- **Vorgelegter Text**:
──────────────────────────────

Univ.-Prof. Rosenberger: „Fehlendes Wahlrecht negativ für Integration"
Politikwissenschaftlerin Univ.-Prof. Dr. Sieglinde Rosenberger konstatiert „integrations- und interessenspolitischen Schieflagen" infolge des Wahlausschlusses von 18 Prozent der österreichischen Wohnbevölkerung. Diese Schieflagen würden sich negativ auf die Integration auswirken, so Rosenberger. Im Folgenden ihr Statement zur Pass Egal Wahl von SOS Mitmensch:
Desintegrative Effekte von Wahlausschluss
„Politische Partizipation ist ein wichtiger Indikator der gesamtgesellschaftlichen Integration. Die aktive politische Teilnahme kann zusätzlich ihrerseits den Erfolg bei der Integration in anderen Bereichen wie Arbeitsmarkt und Bildung, beim Zugang zu Wohnen und zur Gesundheitsversorgung unterstützen.

──────────────────────────────

- **Aufgaben**:
• 1. Fasse im Text zum Wahlrecht den Absatz, der mit „Politikwissenschaftlerin Univ.-Prof. Dr. Sieglinde Rosenberger“ beginnt, in höchstens zwei Sätzen zusammen. Die wesentlichen Fakten müssen erhalten bleiben.
• 2. Führe den Text zum Wahlrecht im Anschluss an seinen letzten Satz weiter.

──────────────────────────────

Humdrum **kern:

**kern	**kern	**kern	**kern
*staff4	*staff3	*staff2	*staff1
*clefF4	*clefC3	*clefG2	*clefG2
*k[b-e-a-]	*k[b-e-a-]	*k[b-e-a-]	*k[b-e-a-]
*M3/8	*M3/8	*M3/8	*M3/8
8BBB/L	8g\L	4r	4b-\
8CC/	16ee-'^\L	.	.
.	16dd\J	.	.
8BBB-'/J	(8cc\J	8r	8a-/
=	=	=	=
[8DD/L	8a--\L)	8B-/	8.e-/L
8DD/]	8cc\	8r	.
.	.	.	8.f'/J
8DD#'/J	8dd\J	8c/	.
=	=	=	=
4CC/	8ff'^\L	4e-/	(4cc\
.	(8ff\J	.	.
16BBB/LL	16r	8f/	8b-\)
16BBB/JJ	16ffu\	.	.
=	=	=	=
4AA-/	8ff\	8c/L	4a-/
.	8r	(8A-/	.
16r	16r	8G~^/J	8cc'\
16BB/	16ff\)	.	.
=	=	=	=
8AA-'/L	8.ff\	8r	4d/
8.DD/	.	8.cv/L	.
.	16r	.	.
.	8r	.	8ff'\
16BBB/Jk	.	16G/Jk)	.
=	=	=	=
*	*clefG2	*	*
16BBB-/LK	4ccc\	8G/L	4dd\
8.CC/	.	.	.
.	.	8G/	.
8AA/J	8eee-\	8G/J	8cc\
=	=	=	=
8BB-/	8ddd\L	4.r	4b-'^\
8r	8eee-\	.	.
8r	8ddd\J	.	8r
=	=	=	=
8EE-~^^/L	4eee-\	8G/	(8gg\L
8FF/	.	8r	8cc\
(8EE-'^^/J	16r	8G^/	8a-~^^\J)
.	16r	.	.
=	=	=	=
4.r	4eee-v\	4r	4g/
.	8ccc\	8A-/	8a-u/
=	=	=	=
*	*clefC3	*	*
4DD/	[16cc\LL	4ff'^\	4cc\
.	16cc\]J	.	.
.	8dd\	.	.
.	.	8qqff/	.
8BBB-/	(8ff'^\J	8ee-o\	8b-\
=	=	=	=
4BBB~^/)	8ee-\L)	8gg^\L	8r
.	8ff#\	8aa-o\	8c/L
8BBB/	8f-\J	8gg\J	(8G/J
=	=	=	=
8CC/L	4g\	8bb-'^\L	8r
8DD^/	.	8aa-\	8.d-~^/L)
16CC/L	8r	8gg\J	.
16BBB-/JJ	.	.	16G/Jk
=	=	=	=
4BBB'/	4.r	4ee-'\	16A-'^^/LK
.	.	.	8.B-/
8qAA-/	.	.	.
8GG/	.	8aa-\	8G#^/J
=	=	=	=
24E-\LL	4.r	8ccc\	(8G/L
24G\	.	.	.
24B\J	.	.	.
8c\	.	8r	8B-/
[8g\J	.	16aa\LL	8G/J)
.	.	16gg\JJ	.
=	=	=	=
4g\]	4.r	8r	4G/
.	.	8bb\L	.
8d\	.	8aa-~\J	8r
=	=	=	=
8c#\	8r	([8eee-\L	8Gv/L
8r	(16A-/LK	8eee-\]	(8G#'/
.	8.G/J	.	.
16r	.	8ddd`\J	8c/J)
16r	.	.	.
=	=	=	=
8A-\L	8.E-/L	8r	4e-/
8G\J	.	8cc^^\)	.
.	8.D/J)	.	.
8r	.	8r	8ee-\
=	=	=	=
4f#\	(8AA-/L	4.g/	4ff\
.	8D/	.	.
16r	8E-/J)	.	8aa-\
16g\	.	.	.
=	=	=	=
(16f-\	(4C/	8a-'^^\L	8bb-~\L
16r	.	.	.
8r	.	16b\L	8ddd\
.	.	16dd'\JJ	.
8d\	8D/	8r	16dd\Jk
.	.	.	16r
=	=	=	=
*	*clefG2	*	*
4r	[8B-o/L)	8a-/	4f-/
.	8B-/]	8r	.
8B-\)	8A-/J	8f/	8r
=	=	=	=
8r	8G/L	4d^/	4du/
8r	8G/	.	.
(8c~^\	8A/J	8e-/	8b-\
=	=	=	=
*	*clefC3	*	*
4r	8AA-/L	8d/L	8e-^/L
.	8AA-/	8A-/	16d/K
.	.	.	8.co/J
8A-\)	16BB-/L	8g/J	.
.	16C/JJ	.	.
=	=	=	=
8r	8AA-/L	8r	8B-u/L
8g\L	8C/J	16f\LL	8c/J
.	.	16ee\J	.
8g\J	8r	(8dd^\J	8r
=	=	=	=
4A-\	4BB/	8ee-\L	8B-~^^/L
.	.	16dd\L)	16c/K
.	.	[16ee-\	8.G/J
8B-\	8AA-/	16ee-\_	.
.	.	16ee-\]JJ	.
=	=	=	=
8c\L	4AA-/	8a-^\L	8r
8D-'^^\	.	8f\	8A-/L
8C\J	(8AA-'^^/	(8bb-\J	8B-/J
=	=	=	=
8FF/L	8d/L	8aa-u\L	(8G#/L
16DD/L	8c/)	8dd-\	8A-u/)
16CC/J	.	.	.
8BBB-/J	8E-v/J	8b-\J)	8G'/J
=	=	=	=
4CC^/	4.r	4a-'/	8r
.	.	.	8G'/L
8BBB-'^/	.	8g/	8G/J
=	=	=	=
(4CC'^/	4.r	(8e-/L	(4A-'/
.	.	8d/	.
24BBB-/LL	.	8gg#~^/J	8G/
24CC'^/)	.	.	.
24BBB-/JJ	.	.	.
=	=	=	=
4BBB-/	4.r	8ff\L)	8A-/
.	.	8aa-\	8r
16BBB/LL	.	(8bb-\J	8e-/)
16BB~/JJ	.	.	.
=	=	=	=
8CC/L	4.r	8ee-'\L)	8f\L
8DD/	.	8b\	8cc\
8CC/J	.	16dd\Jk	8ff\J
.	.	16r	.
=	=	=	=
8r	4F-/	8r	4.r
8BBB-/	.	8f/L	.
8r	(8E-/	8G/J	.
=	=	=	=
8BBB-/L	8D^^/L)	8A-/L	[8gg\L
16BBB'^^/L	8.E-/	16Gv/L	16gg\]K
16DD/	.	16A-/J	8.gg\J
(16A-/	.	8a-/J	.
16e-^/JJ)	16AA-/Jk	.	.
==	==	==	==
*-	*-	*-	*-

──────────────────────────────

- **Erwartete Lösungen**:
• 1. Die Politikwissenschaftlerin Univ.-Prof. Dr. Sieglinde Rosenberger sieht im Wahlausschluss von 18 Prozent der österreichischen Wohnbevölkerung integrations- und interessenspolitische Schieflagen, die sich negativ auf die Integration auswirken. Es folgt ihr Statement zur Pass Egal Wahl von SOS Mitmensch.

• 2.
Die rechtliche Verweigerung der politischen Teilhabe – österreichweit von ca. 18 Prozent der österreichischen Wohnbevölkerung – wird als reduzierte Demokratie kritisiert. Denn dauerhaft in einem Land bzw. in einer Stadt lebende Menschen, die Steuern zahlen, von politischen Entscheidungen betroffen sind und Infrastruktur benötigen dürfen am politischen Prozess selbst nicht teilnehmen, über sie wird aber in der politischen Debatte meist in negativer Weise, distanzierend und diskriminierend gesprochen.
Ähnlich wie eine niedrige Wahlbeteiligung von prinzipiell Wahlberechtigten birgt auch der rechtliche Wahlausschluss einige Konfliktpotentiale. Mit dem Wahlausschluss gehen auf der persönlichen, individuellen Ebene einige desintegrative, das Gefühl der Zugehörigkeit behindernde Effekte einher. Auch ist bekannt, dass die politische Teilnahme ein Resultat der politischen Sozialisation ist. So kann ein jahrelanger Ausschluss dazu führen, dass politische Teilnahme nicht gelernt wird, dass Menschen in einer Umgebung von Ausgeschlossenen leben und dieses Milieu sich auf eine spätere Beteiligung, d.h. dann, wenn das Wahlrecht vorhanden ist, negativ auswirkt.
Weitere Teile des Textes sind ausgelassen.